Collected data
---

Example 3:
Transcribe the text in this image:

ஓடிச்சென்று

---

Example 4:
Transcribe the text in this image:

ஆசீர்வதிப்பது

What to work on
Repeat the records above with every character intact.

Written reply
---

Example 3:
Transcribe the text in this image:

ஓடிச்சென்று

---

Example 4:
Transcribe the text in this image:

ஆசீர்வதிப்பது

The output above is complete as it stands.